Are they robots, or are they men? This was the question that Kraftwerk raised with their late-1970s techno-pop. On a series of landmark albums from 1974 until 1981, this German quartet replaced humanity with mechanical rhythms and synth melodies that, today, conjure memories of Super Mario Brothers.
It’s no exaggeration to say that Kraftwerk were the first band to make purely electronic music, and on 1977’s Trans-Europe Express, the band was at its apex, creating a glorious record that has been a major influence for all electronic-based music made since. Starting with the beautiful “Europe Endless,” which evokes the image of green fields and rolling hills, the album takes a trip across the band’s home continent, filled with idyllic images and mesmerizing music.
The opener is followed by two thematically-related cuts, “The Hall of Mirrors” and “Showroom Dummies,” which have a darker sound befitting the downbeat lyrics about self-image.
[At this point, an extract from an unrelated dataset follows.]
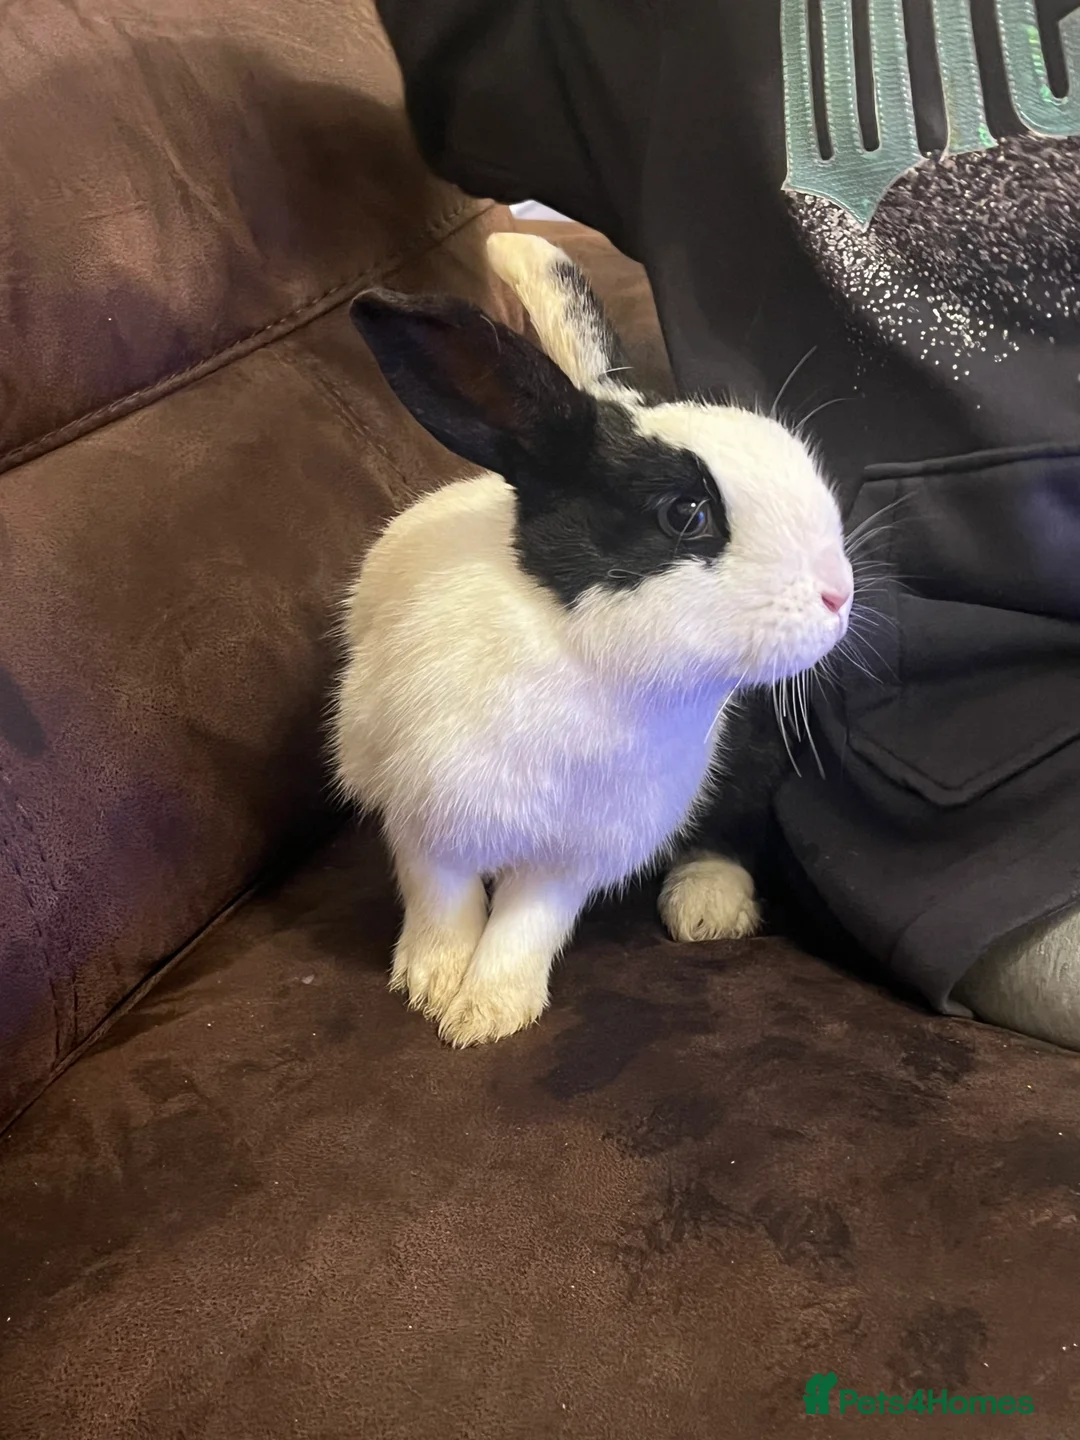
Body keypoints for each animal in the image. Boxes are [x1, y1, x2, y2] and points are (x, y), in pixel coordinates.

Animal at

On “Hall,” a robotic voice intones in an icy monotone, “even the greatest stars/ dislike themselves in the looking glass.”
“Franz Schubert” is another standout moment, with a bouncy melody that pays joyous tribute to the classical composer. On the title track (and its companion piece, the proto-industrial “Metal On Metal”), the band repeats the traveling theme of their famous composition “Autobahn,” this time replicating the steady back-and-forth motion of a trans-continental train ride.
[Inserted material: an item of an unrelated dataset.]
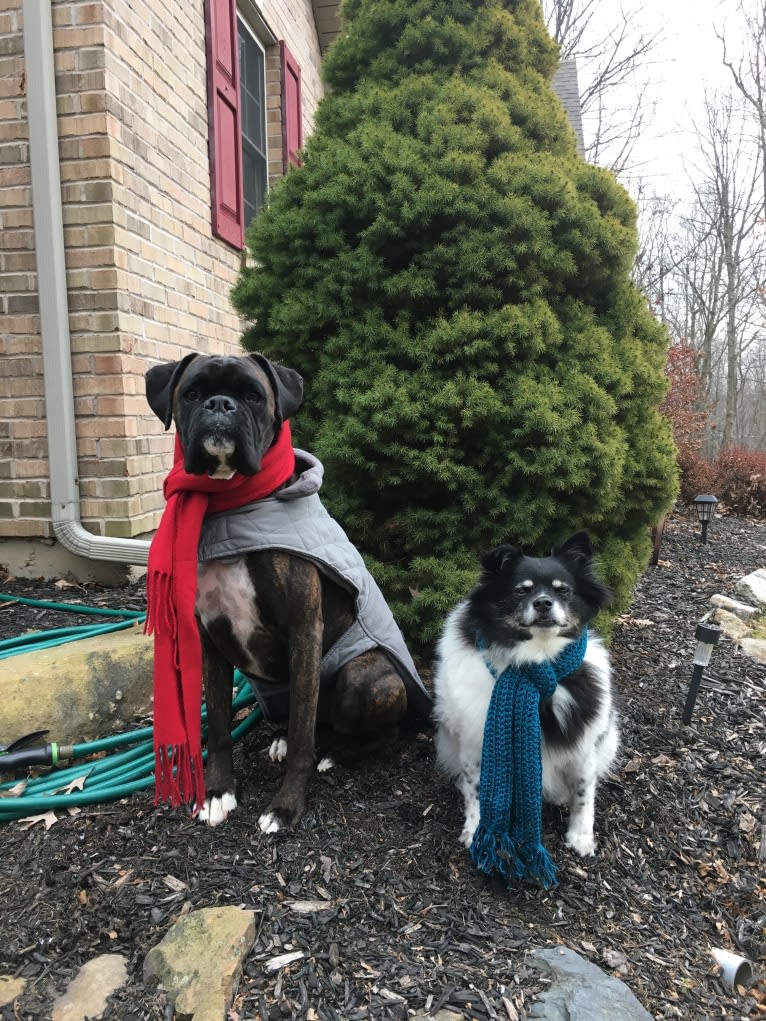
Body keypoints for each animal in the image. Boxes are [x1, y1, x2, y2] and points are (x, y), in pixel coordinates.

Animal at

From start to finish, Trans-Europe Express is a dazzling disc, full of so much innovation and beauty that it still sounds fresh today. The band’s albums have managed to avoid sounding dated or cheesy, faring much better with time than many of the 80s bands who copied their format (everyone from Devo and A-Ha). With their music still echoing today in everything from Radiohead to those Swedish dudes writing Britney Spears songs, not many groups could claim to have as much lasting influence as Kraftwerk.